Oleh sebab itu, setelah pengumuman pulang disuarakan, masing-masing eksil menyebar ke negara-negara penandatangan Paris Peace Accord, kesepakaan damai pemerintah Kamboja dan gerilyawan Khmer Merah pada tahun 1991. Menurutnya, kesepakatan itu masih releva dengan situasi di Kamboja sekarang, di mana perdamaian tidak terwujud di Kamboja.
Menurut Socha ada 18 negara yang menandatangani kesepakaan itu termasuk Indonesia. Presiden Jokowi diminta bantuannya untuk menjembatani informasi dan dukungan pulangnya para eksil ke Kamboja untuk menghindari pertumpahan darah.

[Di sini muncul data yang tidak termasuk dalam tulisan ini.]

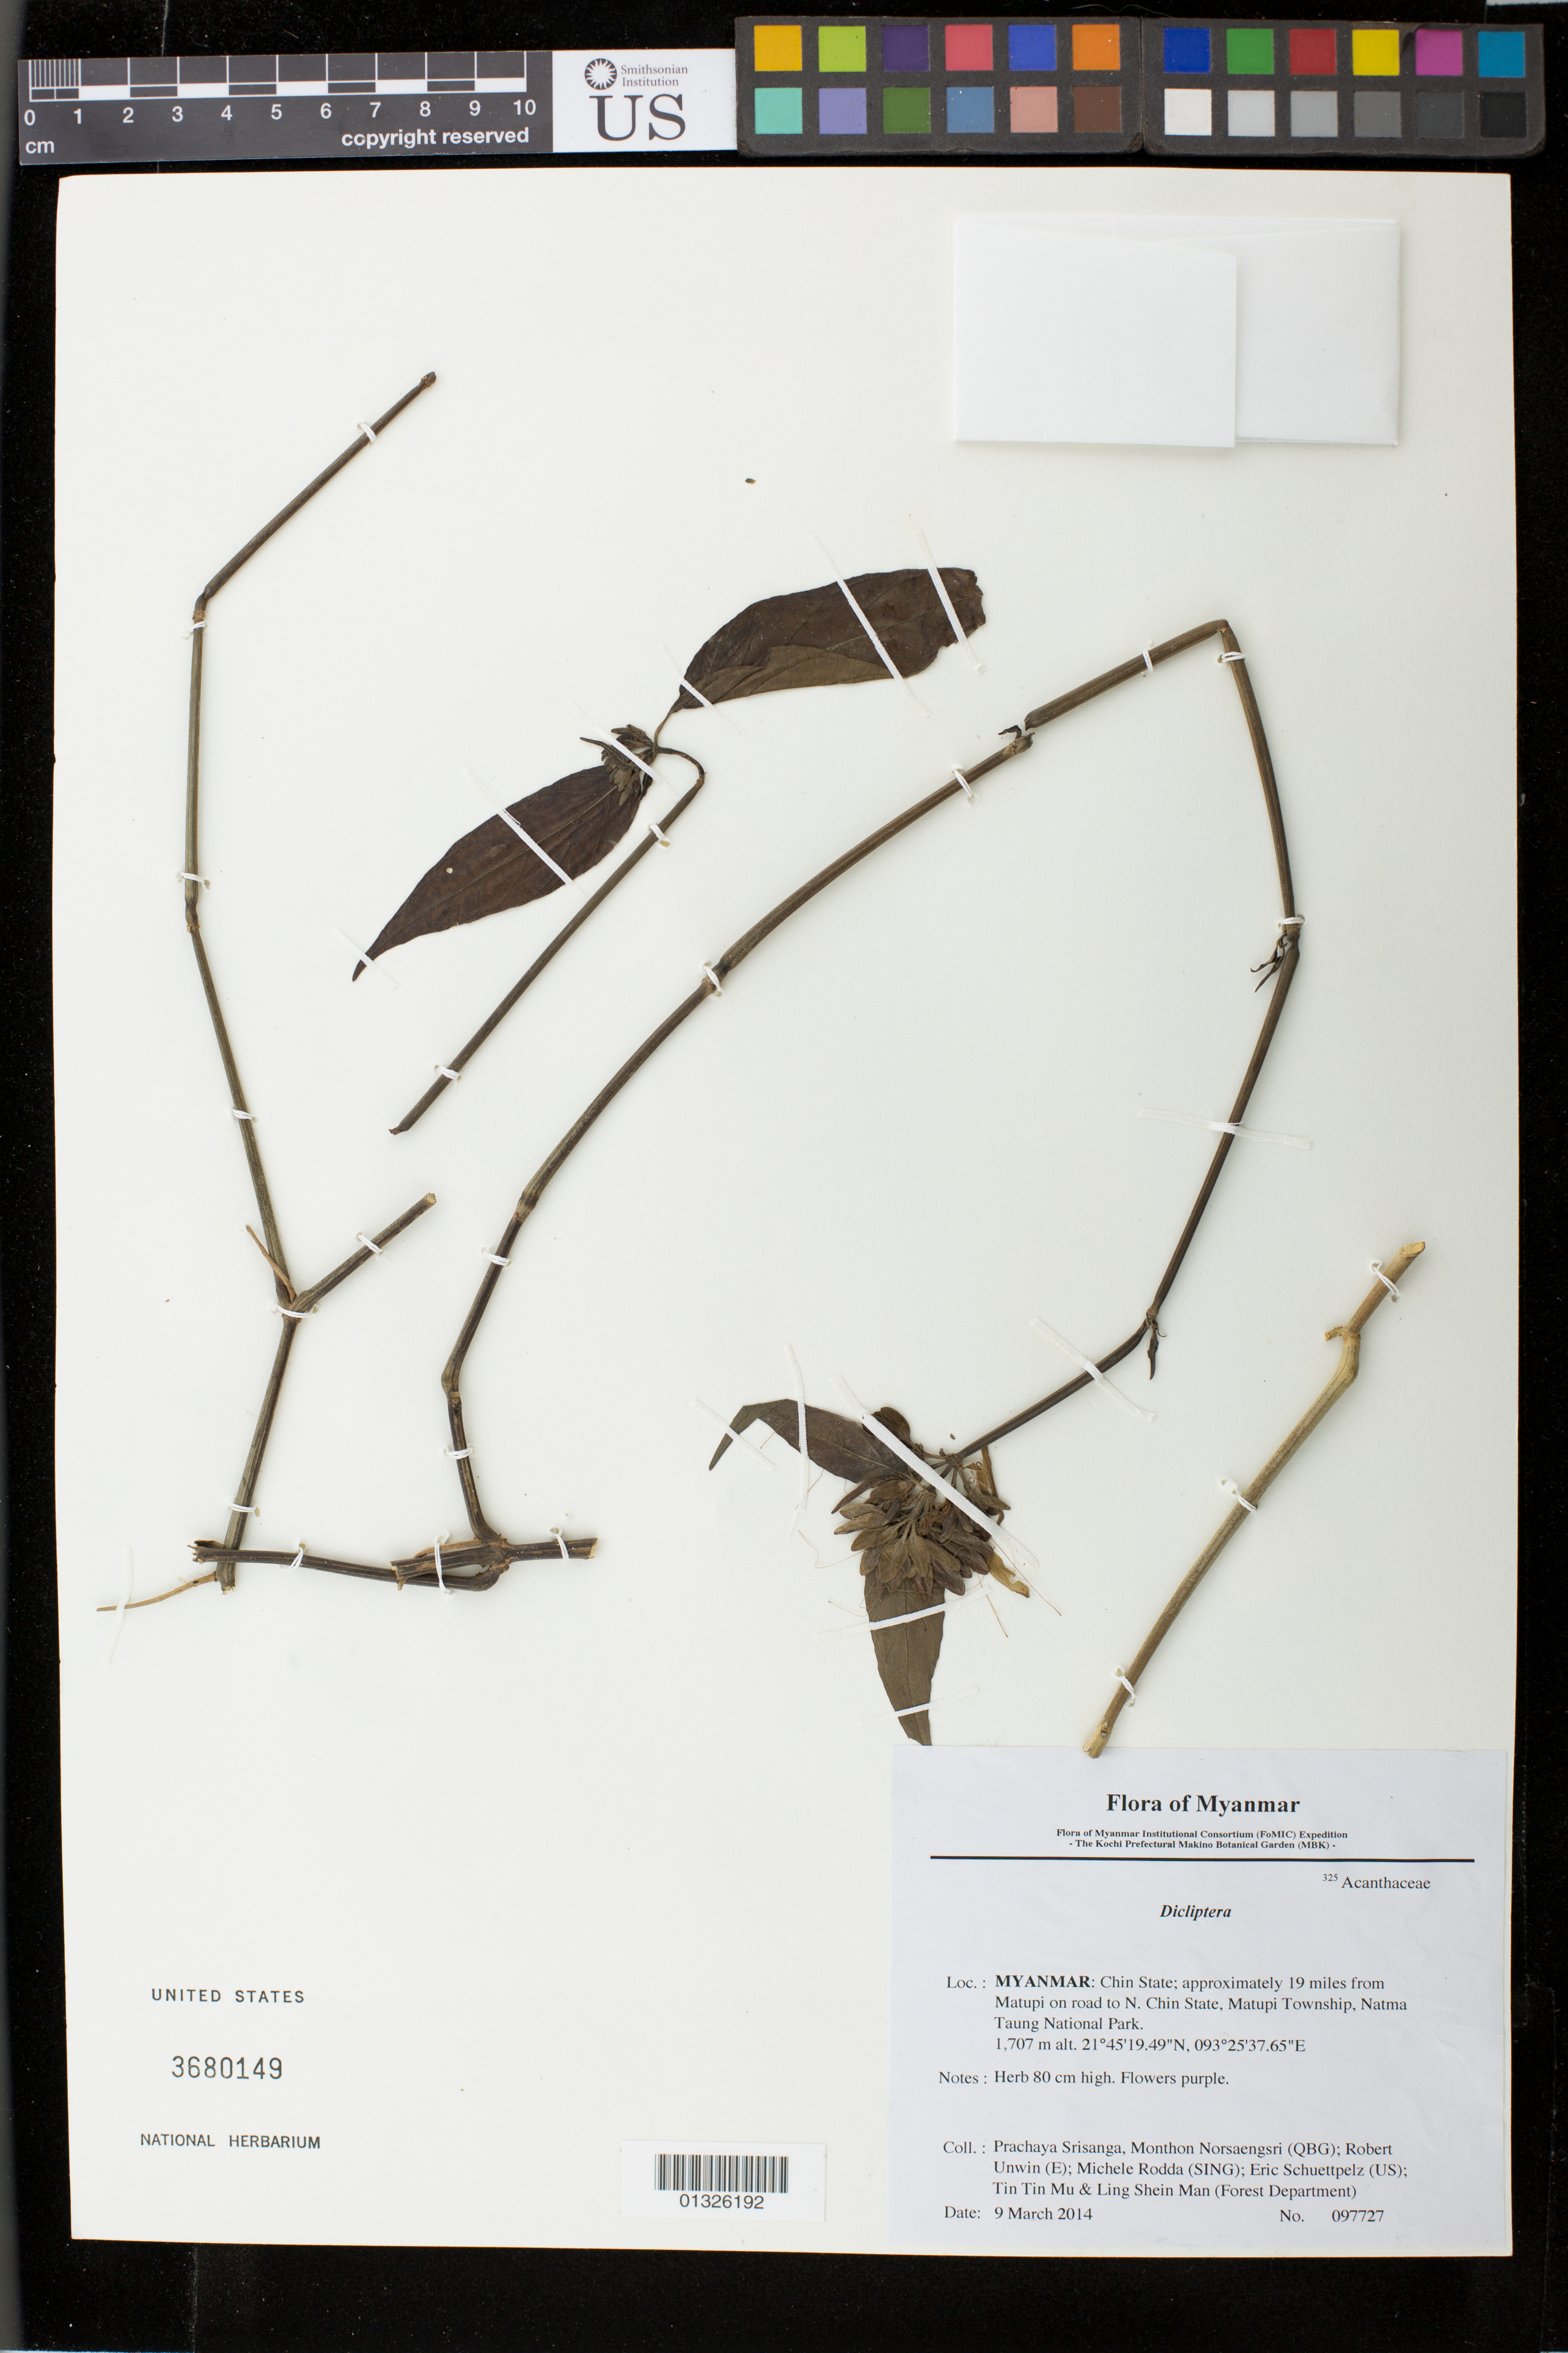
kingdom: Plantae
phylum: Tracheophyta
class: Magnoliopsida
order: Lamiales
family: Acanthaceae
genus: Dicliptera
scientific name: Dicliptera sp.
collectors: P. Srisanga, M. Norsaengsri, R. Unwin, M. Rodda, E. Schuettpelz, Tin Tin Mu & Ling Shein Man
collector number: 97727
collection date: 2014-03-09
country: Myanmar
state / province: Chin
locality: Approximately 19 miles from Matupi on road to N. Chin State, Matupi Township, Natma Taung National Park.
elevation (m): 1707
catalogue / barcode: US 3680149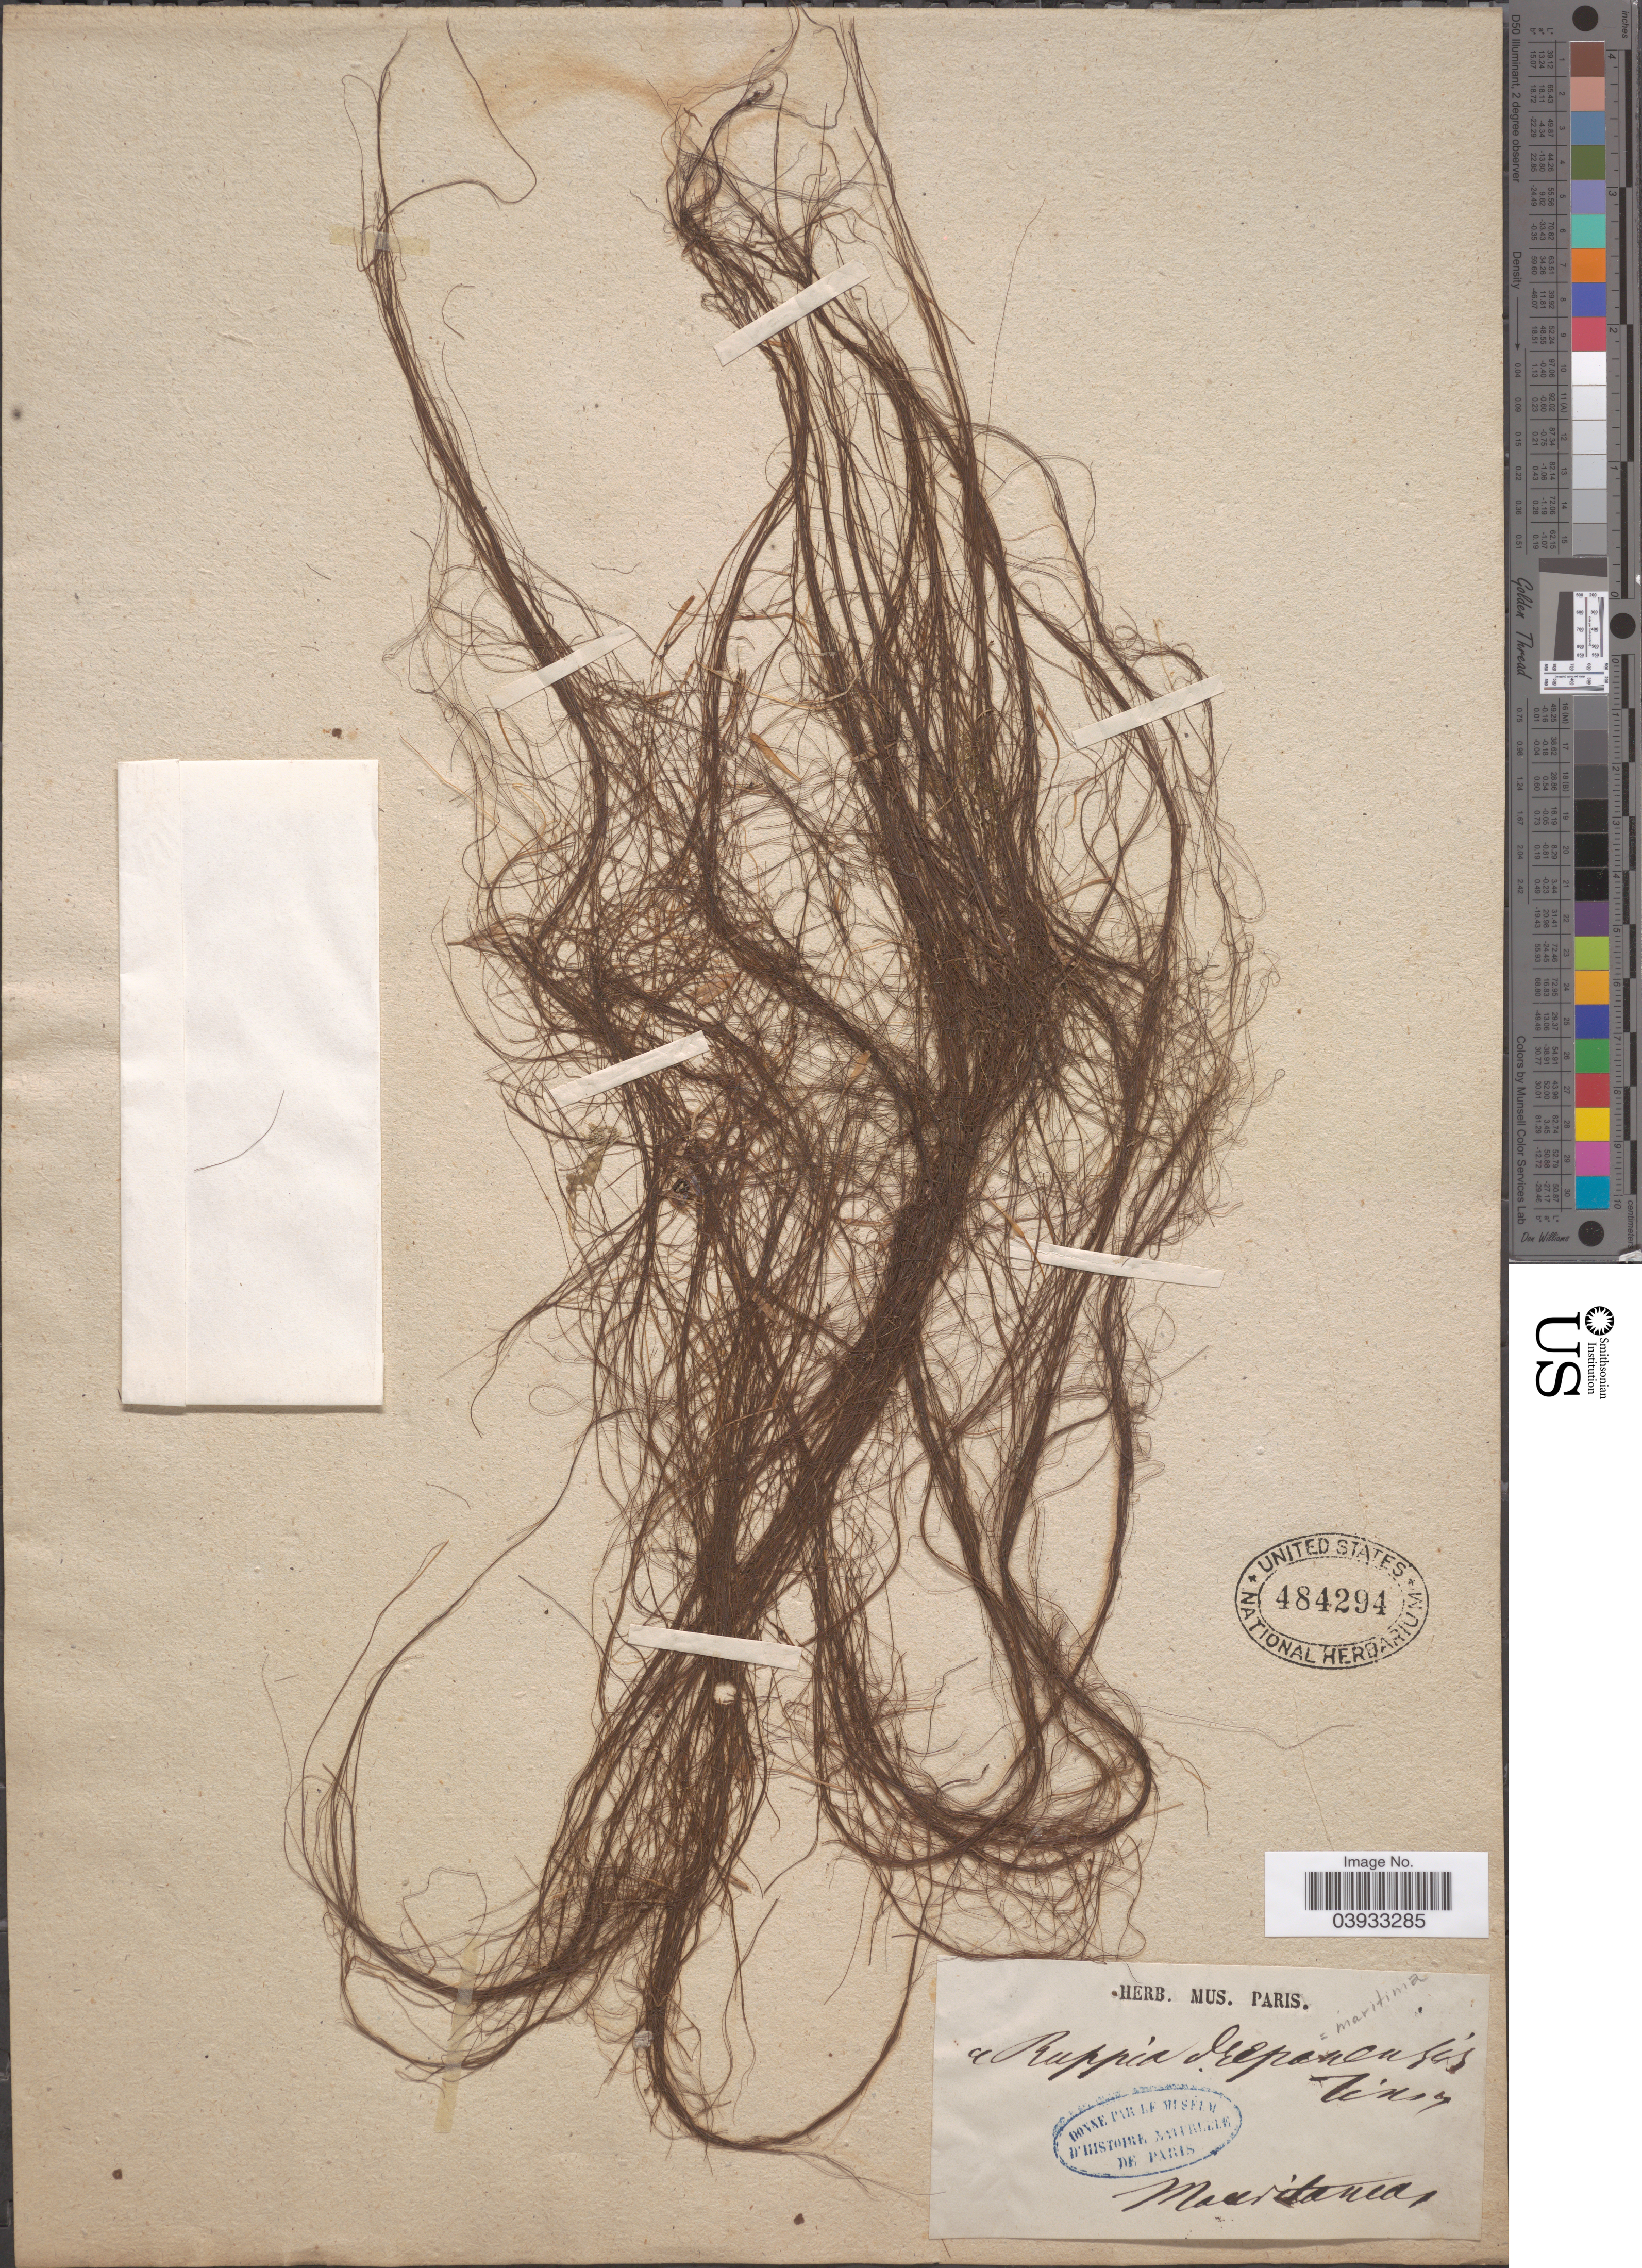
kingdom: Plantae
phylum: Tracheophyta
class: Liliopsida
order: Alismatales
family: Ruppiaceae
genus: Ruppia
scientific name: Ruppia maritima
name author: L.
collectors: ex Herbarium Mus. Paris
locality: Mauritaneas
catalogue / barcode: US 484294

"Jangan ada lagi pertumpahan darah," ujarnya.
CNRP pun menyarankan agar Hun Sen mau duduk bersama untuk membuat kesepakatan bersama dan rekonsiliasi nasional.
Rainsy percaya diri bahwa dirinya dan para eksil tidak akan ditangkap lantaran pulang ke tanah air.
"Saya percaya kami tidak akan ditangkap karena kpeulangan kami untuk menyelesaikan masalah bangsa. Saya dan pemimpin CNRP lainnya tetap yakin tidak akan terjadi penangkapan."
Dalam kurun waktu dua bulan sebelum tanggal pulang, menurut Rainsy, pihaknya akan melakukan persiapan termasuk upaya diplomatik dan internal termasuk mempersiapkan rakyat Kamboja.
Hun Sen belum bersuara tentang rencana para eksil CNRP pulang ke Kamboja. Kabarnya Hun Sen sedang dirawat di rumah sakit di Singapura.
Juru bicara Kepolisian Nasional Kamboja, Chhay Kim Khhoeun meragukan kepulangan Rainsy, Namun begitu, pihaknya akan menegakkan hukum terkait dengan perintah pengadilan untuk menangkap Sam Rainsy. Sehingga menurutnya, kepulangan para eksil yang dijuluki pengkhianat oleh Hun Sen akan menjadi arena penangkapan besar-besaran dan bisa jadi berubah menjadi arena konflik terbuka yang menimbulkan pertumpahan darah.